Re: Bishop's poem about prepositions
From: | Philip Newton <philip.newton@...> |
Date: | Sunday, January 22, 2006, 15:11 |
On 1/22/06, Carsten Becker <carbeck@...> wrote:
> On Sat, 21 Jan 2006, 23:31 CET, Adam Walker wrote:
>
> > This came to me on another list and I thought
> > "TRANSLATIONS EXERCISE!"
>
> Yay!!
>
> >> And yet I wondered, 'What should he come
> >> Up from out of in under for?'
>
> Anyone cares to explain that to a furriner?
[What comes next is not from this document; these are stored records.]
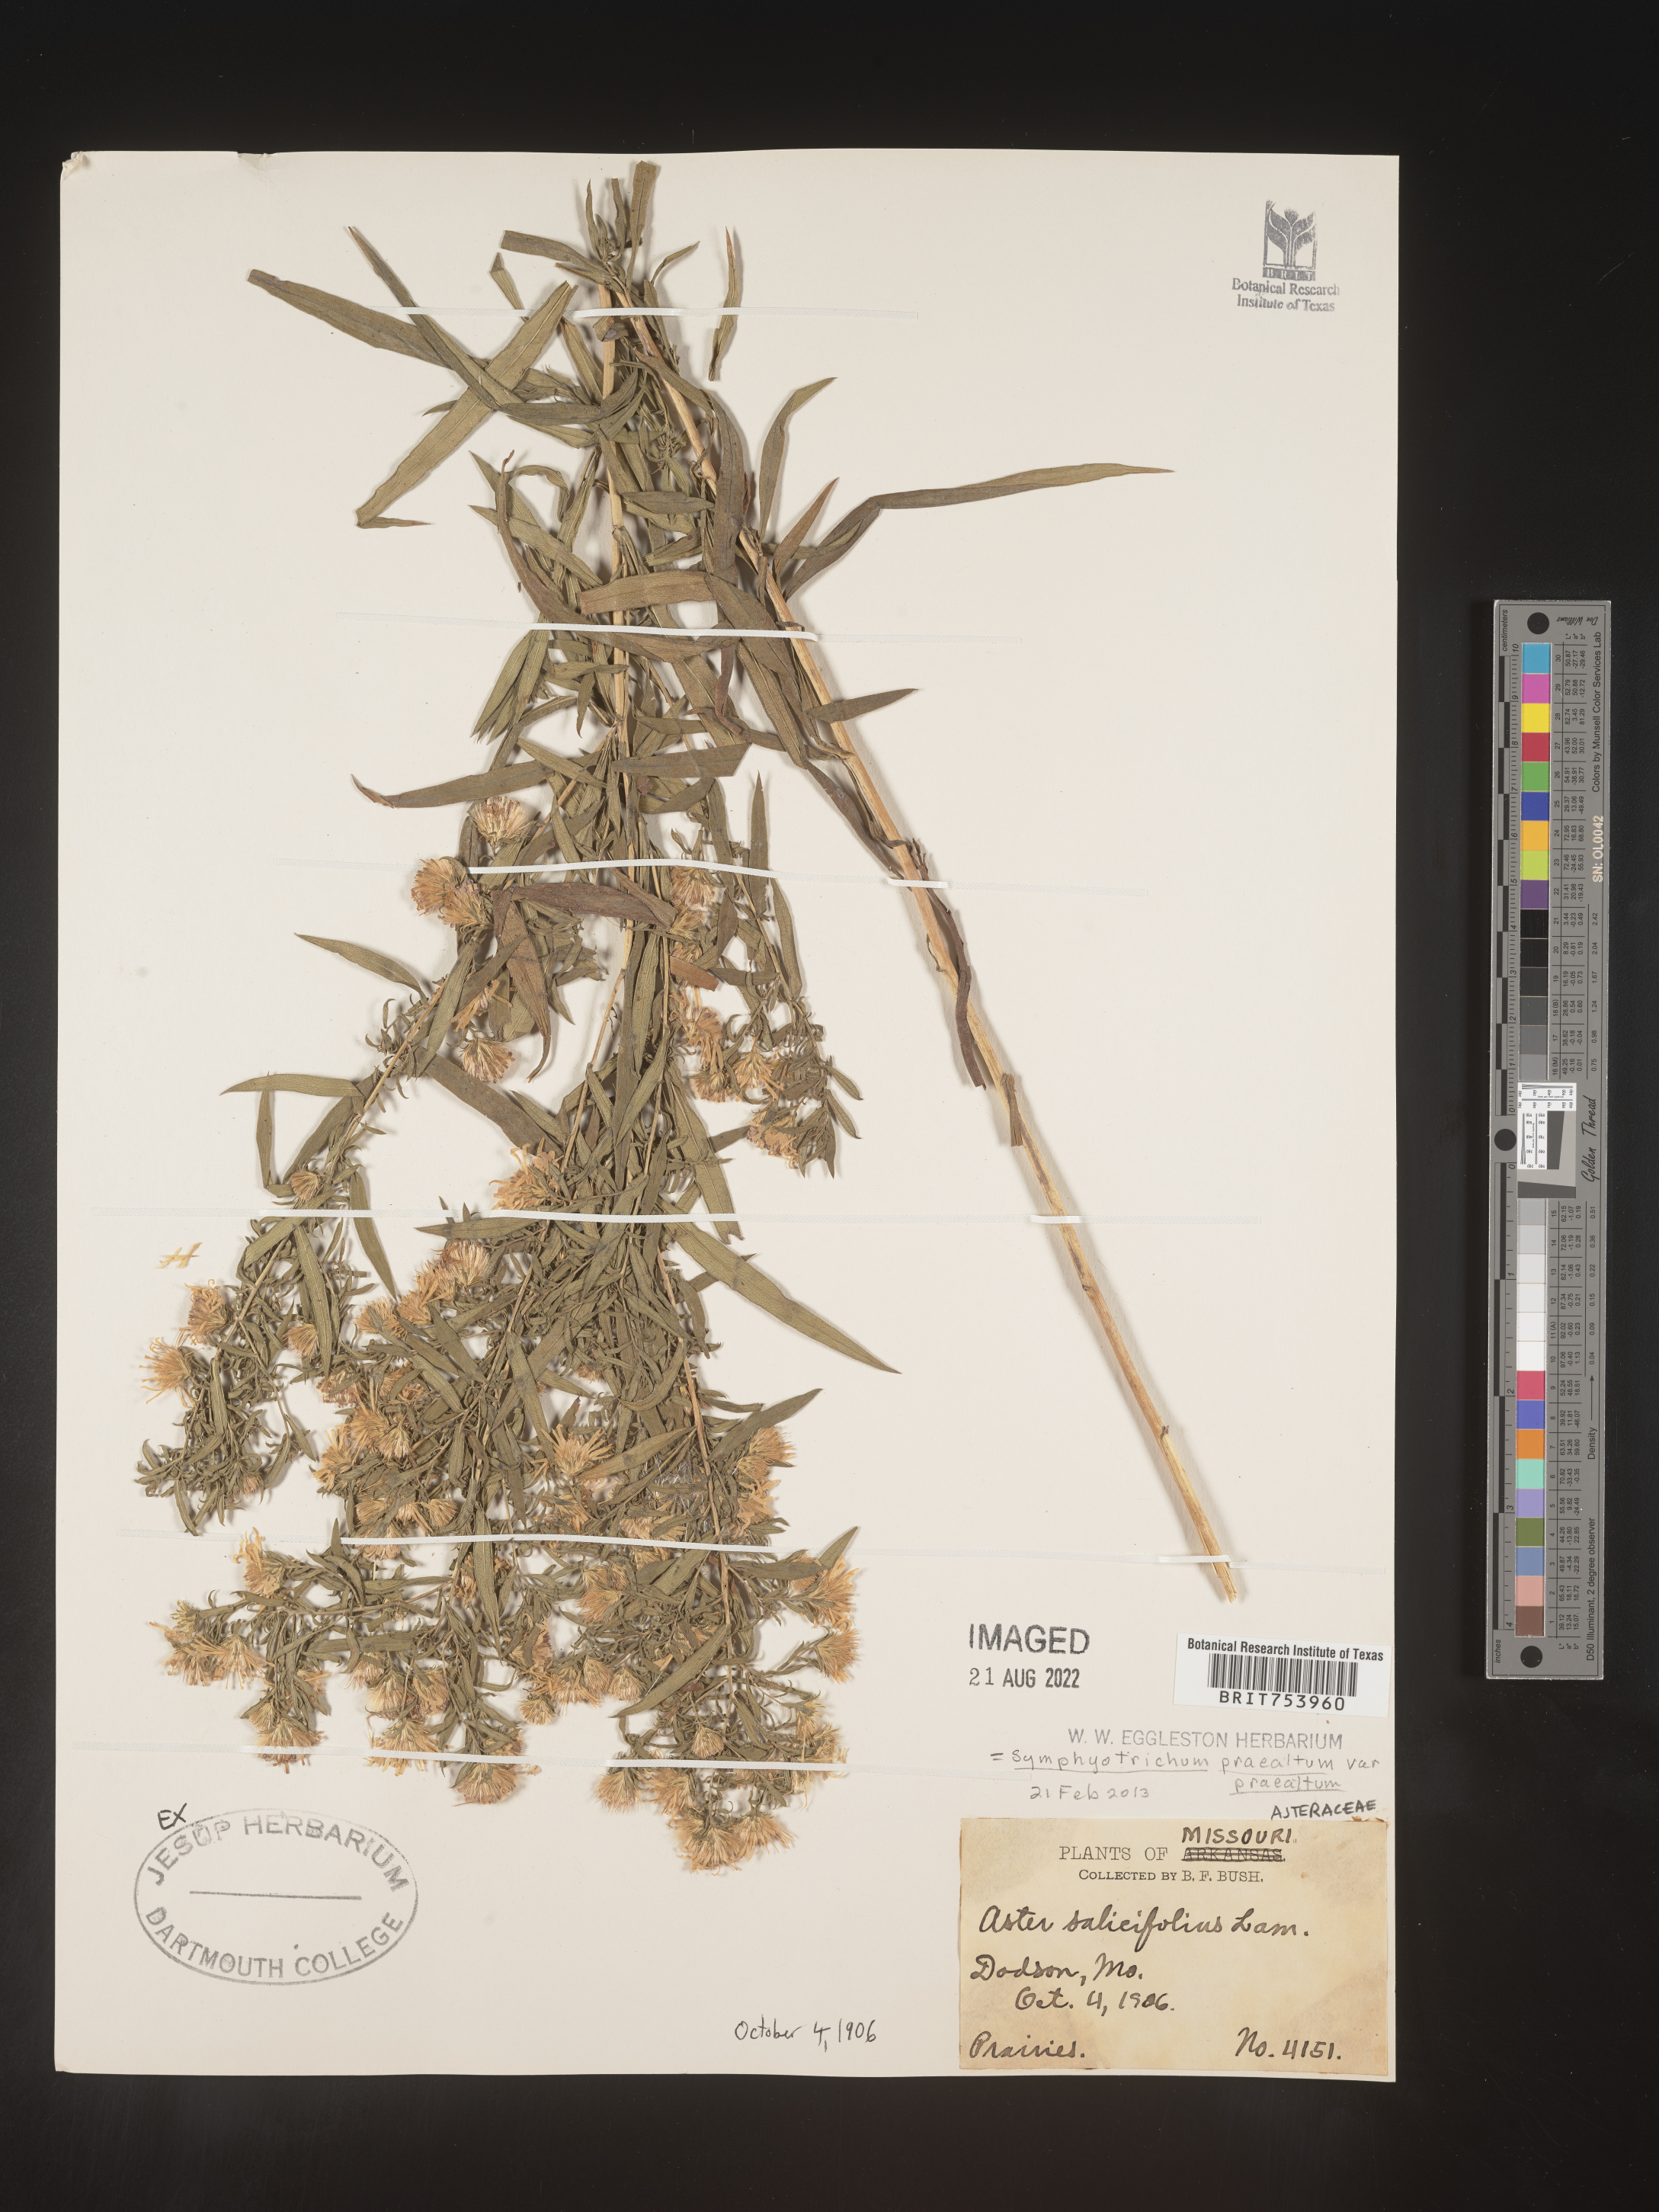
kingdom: Plantae
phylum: Tracheophyta
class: Magnoliopsida
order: Asterales
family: Asteraceae
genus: Symphyotrichum
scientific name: Symphyotrichum praealtum
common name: Willow aster
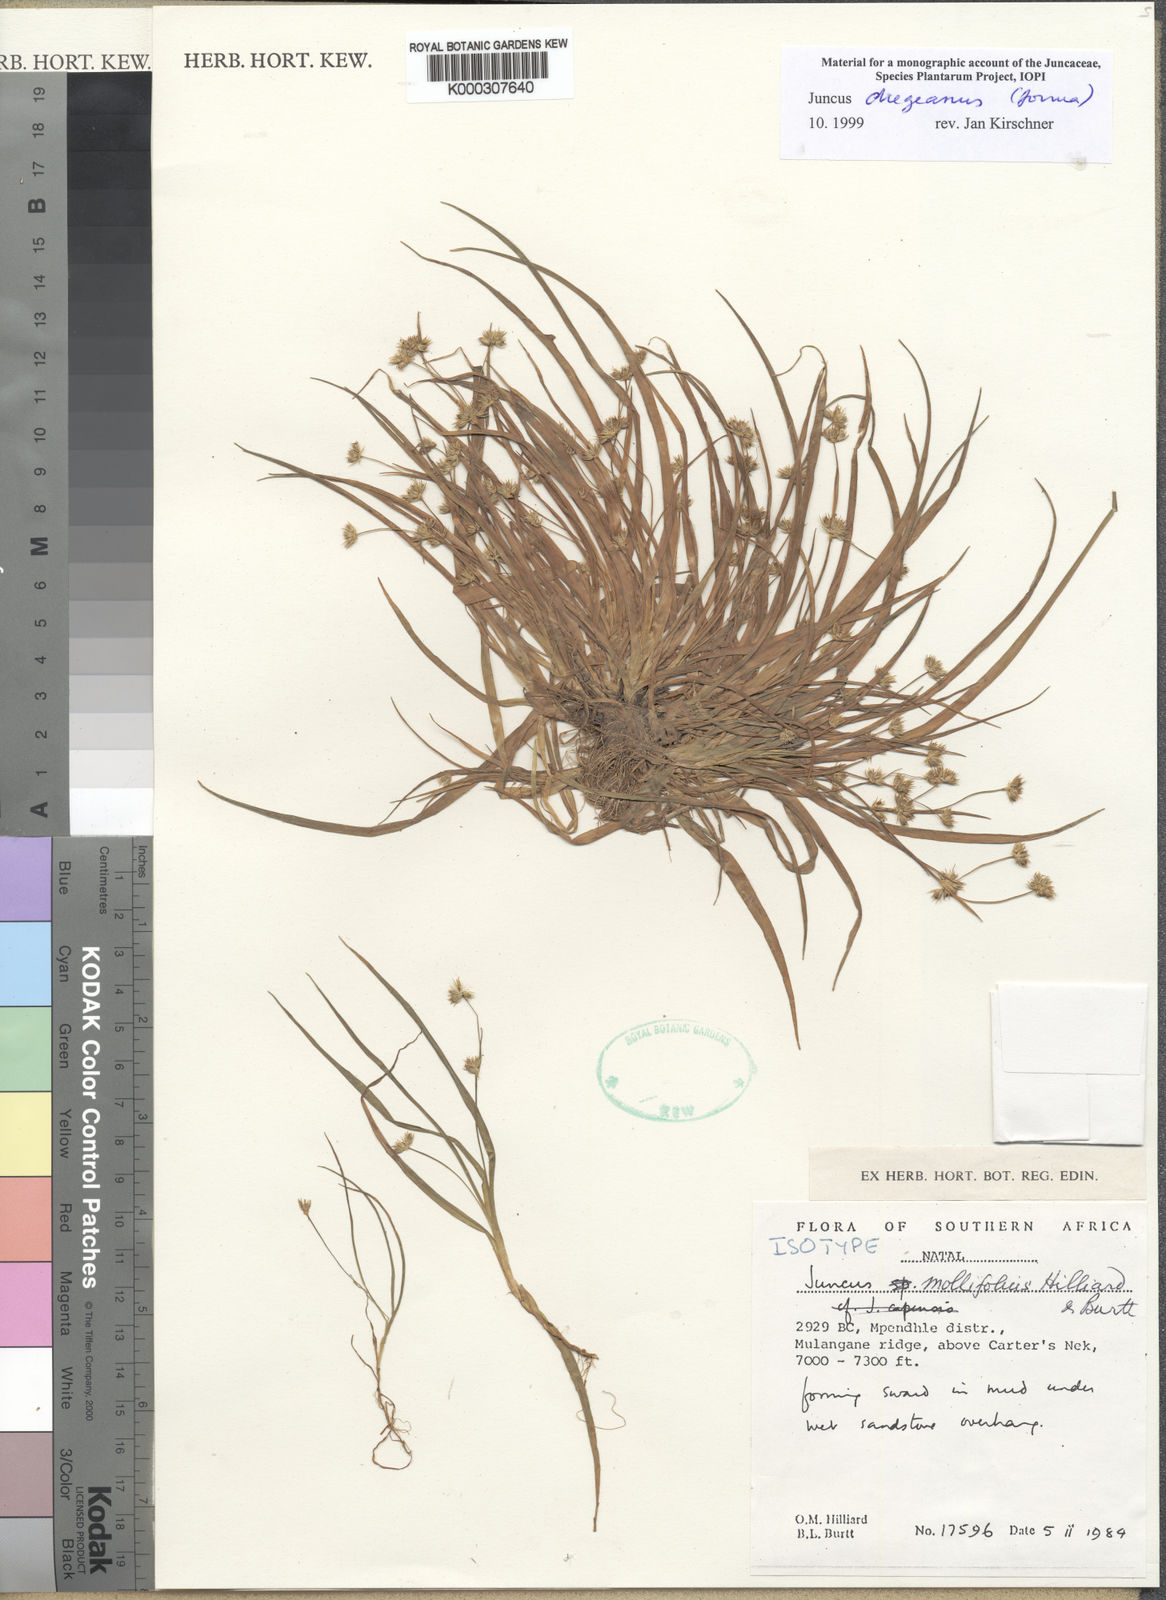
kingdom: Plantae
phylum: Tracheophyta
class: Liliopsida
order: Poales
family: Juncaceae
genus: Juncus
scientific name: Juncus dregeanus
I cannot think
> of a sensible bracketification here :-/
"up from out of in under" doesn't make sense in my 'lect, either, but
if pressed, I'd parse it something like this:
The preposition is hiding underneath the chair, so it's in the
underneath position = it's in under. (This is the bit that doesn't
make sense to me.)
First, it needs to move sideways so that it isn't underneath the chair
any more, so it needs to come out from the notional enclosed space
implied by "in under" -- it needs to come out of that space = out of
(in under).
Next, it needs to move upwards from the resulting position = up from
(out of (in under)).
The sentence you quoted adds a "for" which comes from "what for" =
"why" -- "(what should he come (up from (out of (in under))) for)",
roughly.
I prefer "What did you bring the book that I didn't want to be read to
out of up for?". Sometimes expanded to "What did you bring the book
that I didn't want to to be read to out of about Down Under up for?",
but I think that's cheating.
(Can you parse that? Or do you need brackets for that, too?)